## Description

Question 1: Designing a Bayesian Network

Marv the cat is having a bad day. His brother Harry ate all the food set out by their owner, Shannon, so

Marv has to find a way to feed himself. He can try to catch a fish in the lake outside, and if he succeeds,

he’ll eat it. If it’s a hot day, Marv will be sluggish, so he’s less likely to catch a fish. Marv can also try to

steal Shannon’s sandwich, which does not depend on the outside temperature. However, even if he succeeds

in stealing the sandwich, he might not get to eat it (for example, Shannon may notice and snatch it back).

Finally, if Marv manages to eat at least something, he might feel content, in spite of everything. However, if

it’s hot out, he is less likely to feel content in general.

Consider the Boolean variables: H (it’s a hot day), C (Marv is content), E (Marv eats at least one item), F

(Marv catches a fish), S (Marv steals the sandwich).

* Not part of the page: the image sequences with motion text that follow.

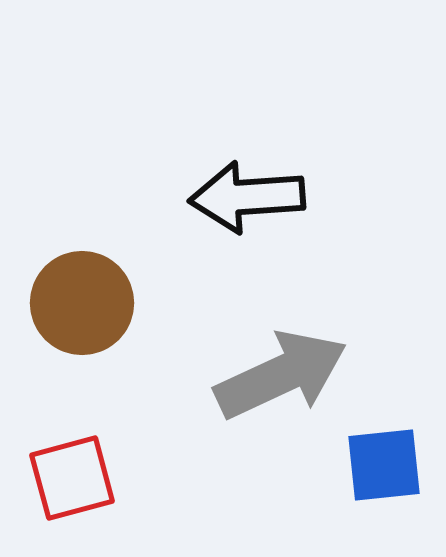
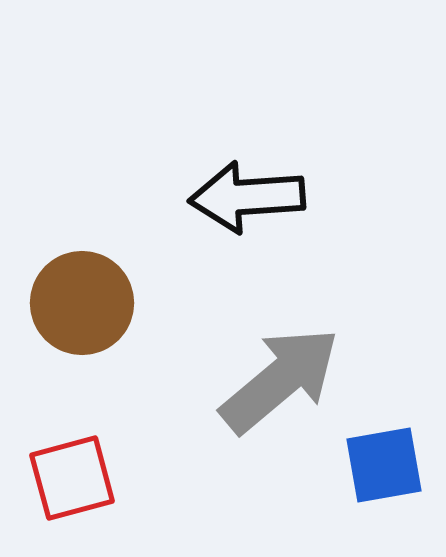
gray arrow: moved 1 px left, 5 px down; rotated 15 degrees counterclockwise
blue square: rotated 4 degrees counterclockwise
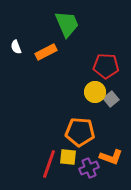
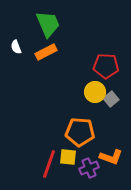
green trapezoid: moved 19 px left
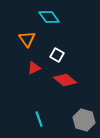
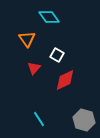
red triangle: rotated 24 degrees counterclockwise
red diamond: rotated 65 degrees counterclockwise
cyan line: rotated 14 degrees counterclockwise
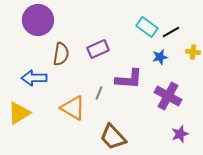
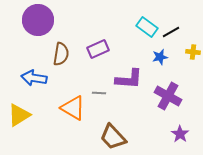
blue arrow: rotated 10 degrees clockwise
gray line: rotated 72 degrees clockwise
yellow triangle: moved 2 px down
purple star: rotated 18 degrees counterclockwise
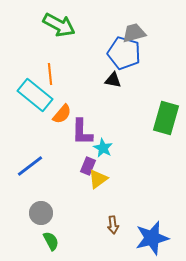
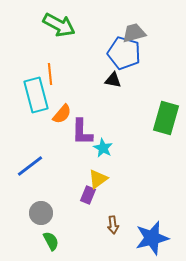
cyan rectangle: moved 1 px right; rotated 36 degrees clockwise
purple rectangle: moved 29 px down
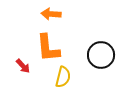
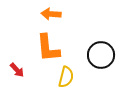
red arrow: moved 6 px left, 4 px down
yellow semicircle: moved 3 px right
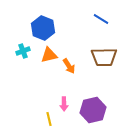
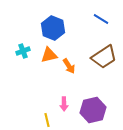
blue hexagon: moved 10 px right
brown trapezoid: rotated 32 degrees counterclockwise
yellow line: moved 2 px left, 1 px down
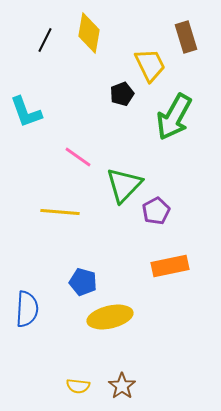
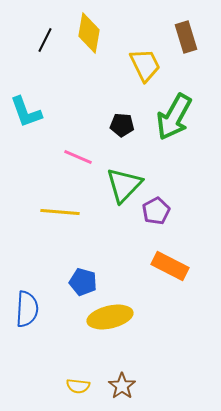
yellow trapezoid: moved 5 px left
black pentagon: moved 31 px down; rotated 25 degrees clockwise
pink line: rotated 12 degrees counterclockwise
orange rectangle: rotated 39 degrees clockwise
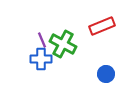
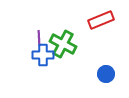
red rectangle: moved 1 px left, 6 px up
purple line: moved 3 px left, 2 px up; rotated 21 degrees clockwise
blue cross: moved 2 px right, 4 px up
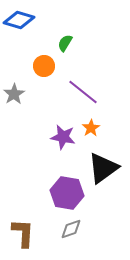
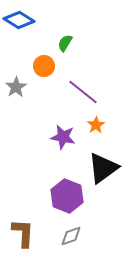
blue diamond: rotated 16 degrees clockwise
gray star: moved 2 px right, 7 px up
orange star: moved 5 px right, 3 px up
purple hexagon: moved 3 px down; rotated 12 degrees clockwise
gray diamond: moved 7 px down
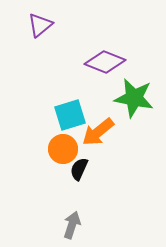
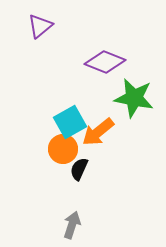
purple triangle: moved 1 px down
cyan square: moved 7 px down; rotated 12 degrees counterclockwise
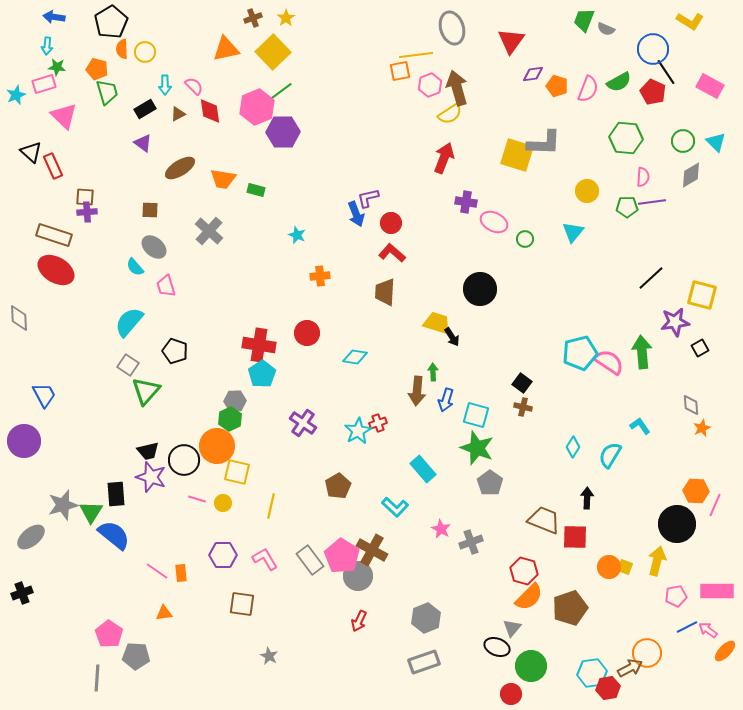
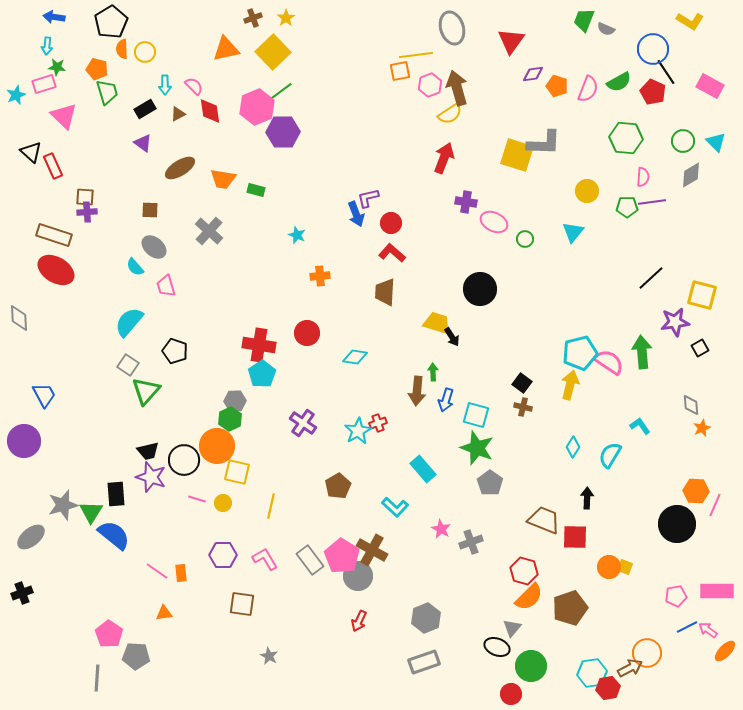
yellow arrow at (657, 561): moved 87 px left, 176 px up
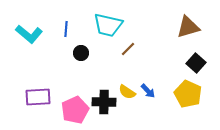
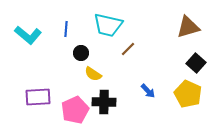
cyan L-shape: moved 1 px left, 1 px down
yellow semicircle: moved 34 px left, 18 px up
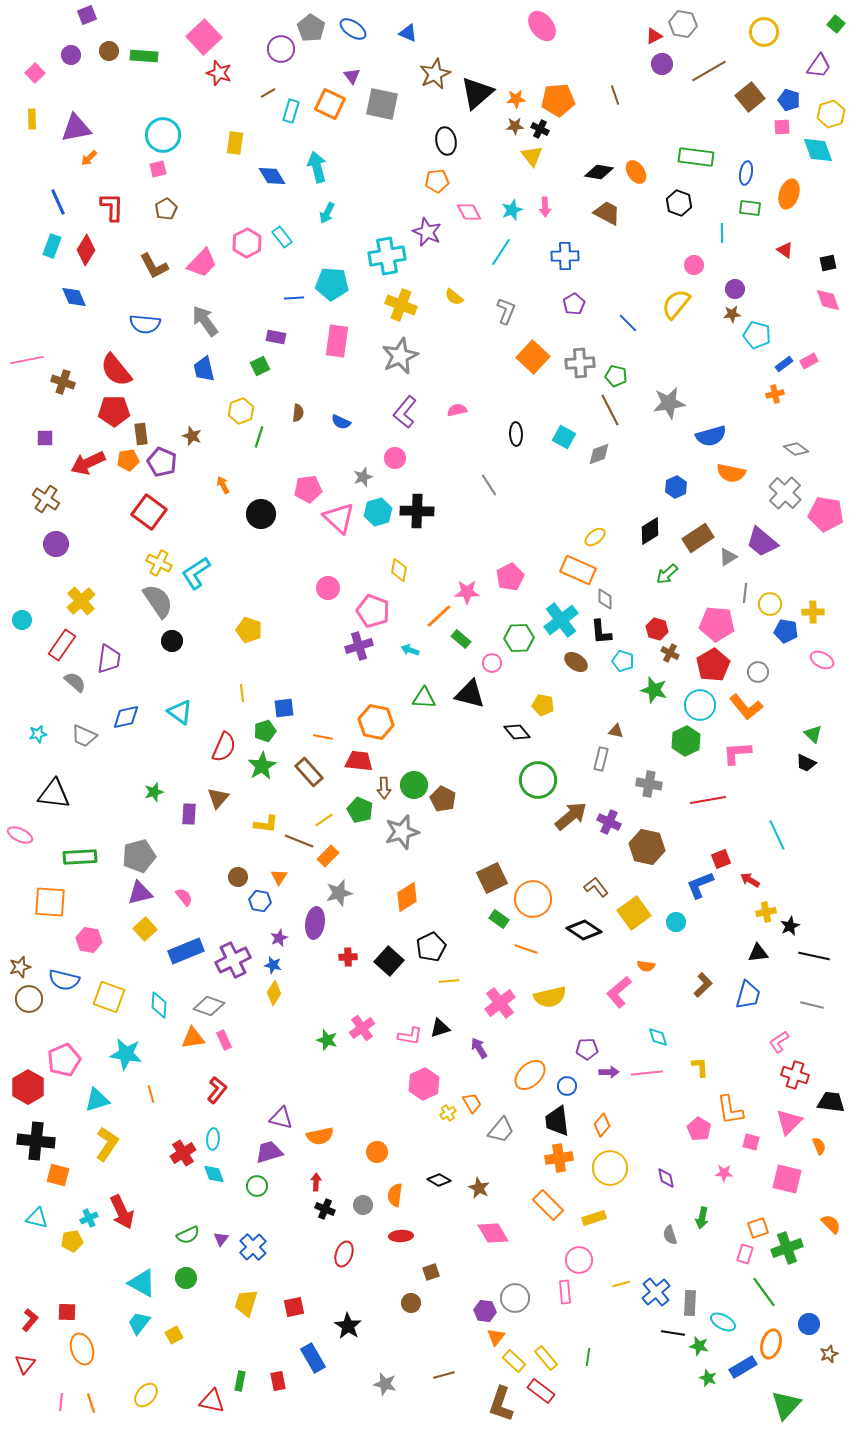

a. Draw a Bayesian network for this domain. Only include the Boolean variables listed above, so your

network should have 5 nodes.

b. Is your network a polytree? Why or why not? (NB: a polytree is a graph that has no directed or

undirected cycles.)

c. Suppose the probability that Marv catches the fish is x when it’s hot, and y when it is not. Give the

conditional probability table associated with F.

d. Suppose that if Marv catches a fish, he will eat it with probability 1, and if he successfully steals the

sandwich, he will eat it with probability 0.5. If he fails at both hunting and stealing, then he will not eat

anything. Give the conditional probability table associated with E.

e. Suppose Marv is content. Write down the expression for the probability that it is a hot day, in terms of

the various conditional probabilities in the network.

Question 2: Inference in Bayesian Networks

Consider the following Bayesian Network

R: rush hour

B: bad weather

A: accident

T: traffic jam

S: sirens

We denote random variables with capital letters (e.g., R for “rush hour”), and the binary outcomes with

lowercase letters (e.g., r and ¬ r for “it is rush hour” and “it is not rush hour,” respectively).

The network has the following parameters:

P(b)=0.4

P(r)=0.2

P(t|r, b,a) = 0.98

P(t|r, ¬ b,a) = 0.9

P(t|r,b, ¬ a) = 0.88

P(t|r, ¬ b, ¬ a) = 0.85

P(t| ¬ r,b,a) = 0.5

P(t| ¬ r,b, ¬ a) = 0.4

P(t| ¬ r, ¬ b,a) = 0.6

P(t| ¬ r, ¬ b, ¬ a) = 0.05

P(s|a) = 0.95

P(s| ¬ a) = 0.2

P(a|b) = 0.7

P(a| ¬ b) = 0.2

Compute the following terms using basic axioms of probability and the conditional independence properties

encoded in the above graph.

a. P(a, ¬ r)

b. P(b, a)

For the query P(b|a):

c. Use Bayes Ball to determine the set of nodes that can be pruned from the graph.

d. Compute P(b|a) using the simplifications determined in Part c.

Question 3: Variable Elimination

For the graph above, compute the MAP result of querying P(T|b) using variable elimination with the

following order: S, A, R, T.

Clearly explain each step. For each of the intermediate factors created, explain what probabilistic function it

represents.

Question 4: Learning with Bayesian Networks

Consider the following Bayesian network. Assume that the variables are distributed according to Bernoulli

distributions.

a. We are given the following dataset with 144 samples, from which we will estimate the parameters of the

model.

A B C D # Instances

0 0 0 0 2

0 0 0 1 4

0 0 1 0 18

0 0 1 1 3

0 1 0 0 14

0 1 0 1 2

0 1 1 0 31

0 1 1 1 10

1 0 0 0 1

1 0 0 1 0

1 0 1 0 3

1 0 1 1 23

1 1 0 0 0

1 1 0 1 9

1 1 1 0 14

1 1 1 1 10

i. Enumerate the parameters that must be learned. Specify the parameter name and the probability

that it represents (i.e., for each parameter, write something in the form, θ r . X = P (X)

ii. Give the maximum likelihood estimate for each parameter.

iii. Give the maximum a posteriori (MAP) estimate for each parameter after applying Laplace

smoothing.

b. Assume that in addition to the data in the table above, you are given the following incomplete data

instances:

A B C D

S1 1 ? 1 ?

S2 1 1 0 0

We will apply the (soft) EM algorithm on these instances. Initialize the model using your parameter

estimates from Part a., Subpart ii. (i.e., use the MLE).

i. Show the computation of the first E-step, providing the weights for each possible assignment of

the incomplete data for each sample.

ii. What are the parameters obtained for the first M-step? Weight each of the samples from the

original dataset and the two new samples equally (i.e., you now have 146 samples).

iii. Show the computation of the second E-step.